ÖZETİ ŞUDUR: HAREKET EDİN!
EĞER bağışıklık pasaportunuzun mühletini uzatmak ve daha genç bir bağışıklık sistemine sahip olmak istiyorsanız, öncelikle neleri yiyip içeceğinize değil, ne ölçüde ve sıklıkla hareket ettiğinize odaklanın. Adımlarınızın sayısını arttırın, lokmalarınızın sayısını azaltın. Bugünün son cümlesi de tekrar Prof. Janet M. Lord’dan geliyor: “Sadece hareket edin! Ne kadar hareket ederseniz o kadar kârdasınız.”
BAĞIŞIKLIK YAŞINIZI KÜÇÜLTMEK İSTİYORSANIZ…
TAVSİYE 1: Her gün yürüyün. Günde 5 bin adımdan daha azına razı olmayın. Mümkünse 10 bin adımı hedefleyin. Adımların tamamını tek seferde atmak zorunda da değilsiniz. Antrenmanı gün içerisine yaymanızda birebir sonucu verecektir.
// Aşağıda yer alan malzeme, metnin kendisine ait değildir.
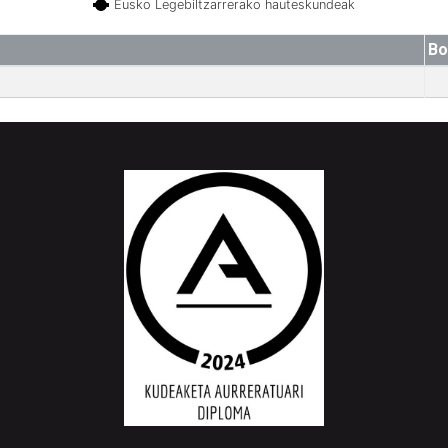
Eusko Legebiltzarrerako hauteskundeak
Bo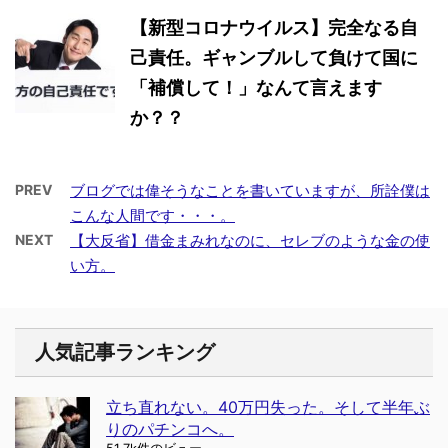
【新型コロナウイルス】完全なる自
己責任。ギャンブルして負けて国に
「補償して！」なんて言えます
か？？
PREV
ブログでは偉そうなことを書いていますが、所詮僕は
こんな人間です・・・。
NEXT
【大反省】借金まみれなのに、セレブのような金の使
い方。
人気記事ランキング
立ち直れない。40万円失った。そして半年ぶ
りのパチンコへ。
TAVSİYE 2: UYKUNUZDAN TAVİZ VERMEYİN. 6-8 saatlik kaliteli bir uykuyu hedefleyin. Erken yatıp, erken kalkmak vazgeçilmezlerinizden biri olsun. Uyku eksikliği ve kalitesizliği bağışıklık sistemini süratle yaşlandırıyor.
TAVSİYE 3: GERİLİMİNİZİ YÖNETMEYİ VE HUZUR HALKANIZI GENİŞLETMEYİ HEDEFLEYİN. Gerilimler, korkular çoğalıp huzur azaldıkça bağışıklık sistemi daha süratli yaşlanıyor.
TAVSİYE 4: YETERLİ, İSTİKRARLI VE ÇEŞİTLİ BESLENİN. Bitki yüklü besinlere yönelin, şekeri hayatınızdan uzaklaştırmaya uğraş edin.
NOT: Dikkat ederseniz, zannedildiğinin tersine beslenme problemi birinci değil, dördüncü sırada yer alan bir belirleyici.